Ask HN: Has anyone used dual n-back and found an impact? - jeffshek
I&#x27;ve read through most of https:&#x2F;&#x2F;gwern.net&#x2F;DNB-FAQ. Looked at most of the published papers. Reddit is pretty silent on the matter. I&#x27;m curious if anyone here has trained dual n-back and found an impact in their day-to-day.<p>I&#x27;m debating (probably) of trying a daily dual n-back routine. My biased experiment is multiple online IQ tests and then doing an assessment after a month of daily dual n-back. Love to know if anyone has suggestions or anecdotal results.
======
ksaj
I'm really bad at working with numbers (I get computers to do that for me).

I read that the new Japanese craze "Sudoku" would fix all that. They claim it
is a good brain exercise.

Years later, I still suck at dealing with numbers (and still get computers to
do it for me) but I'm really good at Sudoku.

Useful? Only if Sudoku was my end goal. The skill hasn't impacted any of the
traditional targets you'd expect if you believe the mind games vendor claims.
And the skill is definitely not connected to math/numbers/etc or any part of
real life outside of personal entertainment. Replace the numbers with fruit or
emojis or whatever, and you quickly notice its an advanced pattern matching
game like they use to train parrots. A toddler's game re-jigged for adults.

Dual n-back is a hard game/puzzle/skill test, and I never used it because I
expect it to be more of the same. You might get good at the game, so do it if
you want to be good at that game. But we already know how focus works, so you
just might develope a strategy for this one way the puzzle purposely distracts
you. It doesn't translate to the real world. Try to come up with a real-world
situation that mimics dual n-back's mental process. There are some, but the
moment you change the objects and context, it all goes out the window.

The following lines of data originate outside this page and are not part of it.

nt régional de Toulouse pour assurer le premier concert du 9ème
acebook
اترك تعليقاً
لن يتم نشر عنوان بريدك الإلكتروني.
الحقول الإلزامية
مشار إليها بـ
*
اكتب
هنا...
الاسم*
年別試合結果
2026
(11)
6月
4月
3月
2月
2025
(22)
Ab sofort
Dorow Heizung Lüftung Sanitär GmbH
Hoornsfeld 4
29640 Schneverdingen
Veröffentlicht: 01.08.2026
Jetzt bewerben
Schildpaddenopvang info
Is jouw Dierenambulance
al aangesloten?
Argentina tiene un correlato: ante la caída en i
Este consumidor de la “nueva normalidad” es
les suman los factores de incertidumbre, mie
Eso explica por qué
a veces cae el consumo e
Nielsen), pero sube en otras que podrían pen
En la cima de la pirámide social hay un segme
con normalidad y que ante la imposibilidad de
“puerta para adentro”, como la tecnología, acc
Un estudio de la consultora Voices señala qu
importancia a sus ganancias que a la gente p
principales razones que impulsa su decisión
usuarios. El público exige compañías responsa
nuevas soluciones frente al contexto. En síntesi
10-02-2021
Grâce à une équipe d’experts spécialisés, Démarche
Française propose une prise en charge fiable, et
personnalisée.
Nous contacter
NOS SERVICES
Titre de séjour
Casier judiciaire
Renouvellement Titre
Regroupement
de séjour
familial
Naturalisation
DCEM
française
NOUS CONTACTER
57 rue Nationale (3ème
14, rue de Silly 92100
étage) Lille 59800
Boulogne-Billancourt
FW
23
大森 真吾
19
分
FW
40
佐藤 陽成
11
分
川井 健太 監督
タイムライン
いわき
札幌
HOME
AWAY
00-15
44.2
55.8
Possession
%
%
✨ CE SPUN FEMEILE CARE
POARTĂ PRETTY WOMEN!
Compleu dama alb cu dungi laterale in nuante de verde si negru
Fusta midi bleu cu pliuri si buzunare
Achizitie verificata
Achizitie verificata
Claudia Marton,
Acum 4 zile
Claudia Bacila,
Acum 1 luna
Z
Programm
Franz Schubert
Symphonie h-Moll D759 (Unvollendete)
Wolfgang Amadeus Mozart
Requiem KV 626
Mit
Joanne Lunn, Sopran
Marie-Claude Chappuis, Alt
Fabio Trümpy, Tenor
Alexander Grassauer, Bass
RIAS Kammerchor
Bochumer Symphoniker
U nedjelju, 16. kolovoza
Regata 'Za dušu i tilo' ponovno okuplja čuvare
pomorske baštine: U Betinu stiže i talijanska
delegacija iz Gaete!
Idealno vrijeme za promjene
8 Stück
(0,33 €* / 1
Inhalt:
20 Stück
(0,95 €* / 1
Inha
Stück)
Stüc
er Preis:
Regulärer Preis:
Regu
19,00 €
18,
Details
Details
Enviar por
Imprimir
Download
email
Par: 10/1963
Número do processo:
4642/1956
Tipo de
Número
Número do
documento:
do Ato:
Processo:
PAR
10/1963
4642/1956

I believe the "lab" results only prove people can answer questions better when
in a really focused state of mind, and _nothing_ more. No new skills added
outside a new strategy or two that don't affect your day-to-day.

tl;dr dual nback is the same as that audio jammer toy. You might master it,
but the moment someone changes the context (eg: inserting wrong words) you'll
be back to babbling like a buffoon.

------
usgroup
I think you’ll be wasting your time if you’re looking for actual impact on
your life. Try spaced repetition and/or incremental reading instead: they have
much clearer and more substantive effects that you can experience directly.

You can’t measure your IQ using online tests.